Brady’s father died just four days before the BYOB email was sent out. His death certificate was signed on May 20.

Once again, with tedious inevitability, the prime minister has declined to say if he was at the party and No 10 has refused to comment, beyond saying that the gathering, and others, are subject to an independent probe by top civil servant Sue Gray.

But the British public don’t seem inclined to wait for the official report.

“It is truly beyond belief that while the rest of the country was in lockdown, Johnson and his staff felt it was acceptable to have a party. It makes me rather sick, it’s like opening the wounds again and again and again, every revelation is just soul-destroying,” Rivka Gottlieb, whose father died from Covid, told Sky News.

Author and poet Michael Rosen tweeted: “May 20 2020 Number 10 party. Damn, I missed it. I was in a coma. Just my luck.”

F. Scott Fitzgerald spoke in The Great Gatsby of “careless people” who smashed things up and retreated back into their money or their vast carelessness. The Downing Street garden may not be West Egg, where Gatsby threw his parties, but there is something of that “careless” decadence evident in the photos that have emerged of lockdown gatherings.

But perhaps we need to look further back for an explanation of Johnson’s exceptionalism, back to his beloved Greek classics. Describing hubris in Rhetoric, Aristotle wrote:

“Hubris consists in doing and saying things that cause shame to the victim…simply for the pleasure of it … Young men and the rich are hubristic because they think they are better than other people.”

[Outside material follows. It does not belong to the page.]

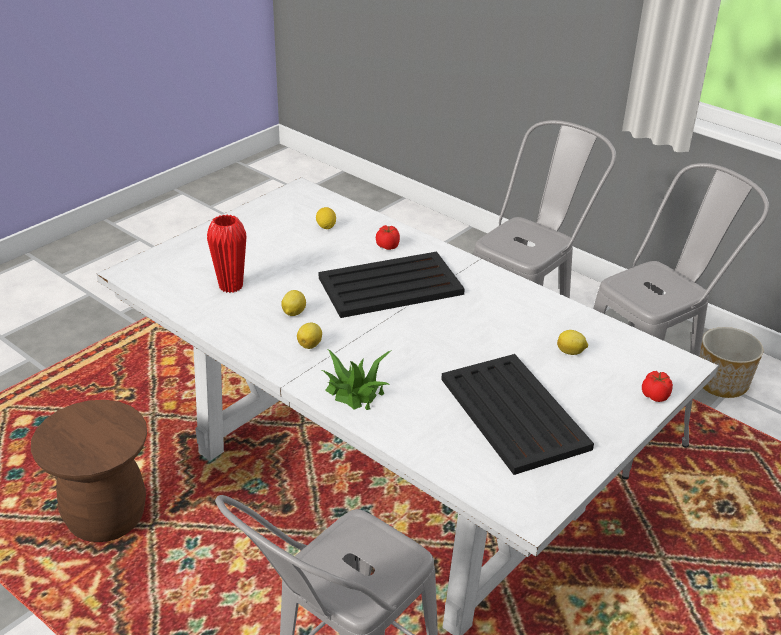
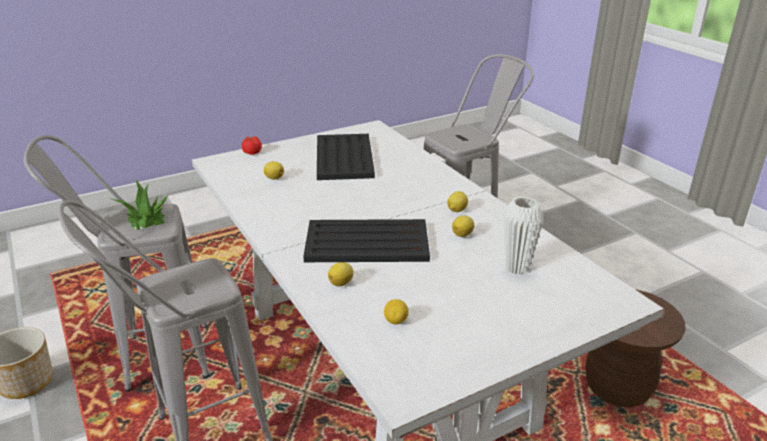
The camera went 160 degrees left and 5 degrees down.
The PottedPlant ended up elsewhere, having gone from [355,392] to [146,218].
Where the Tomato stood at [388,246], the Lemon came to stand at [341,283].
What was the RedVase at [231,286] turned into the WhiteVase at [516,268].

Even as the bereaved told their stories again on Tuesday, the UK’s main statistical body reported more than 175,000 deaths involving Covid since the start of the pandemic. The government’s official count passed 150,000 over the weekend, making the UK the seventh country to pass that grim milestone, after the US, Brazil, India, Russia, Mexico and Peru.

On Saturday, Johnson said every death “is a profound loss to the friends and communities affected and my thoughts and condolences are with them”. But Professor Andrew Hayward, of the government’s Scientific Advisory Group for Emergencies, said Britain could have done better, telling Radio 4’s PM programme: “I think some of the deaths are even more tragic for the fact that many of them were avoidable if we had acted earlier in the first and second wave.”

It may be farce grabbing the headlines but behind them lies a real and raw national tragedy.

Johnson’s situation would put one in the mind of Al Capone, the mob boss eventually done for tax evasion. After all, breaking the rules at a garden party is perhaps not even the worst of Johnson’s transgressions – there is still Wallpapergate, the damage done to Britain’s international standing because of Brexit, the effect that is having and will have on the economy and the seemingly never-ending allegations of corrupt practices, even and especially during the pandemic.

As Labour’s Ed Milliband said: “I’m afraid it speaks to a rotten culture at the heart of this government and the rotten culture begins with the person in charge.”

Perhaps the music really is about to stop.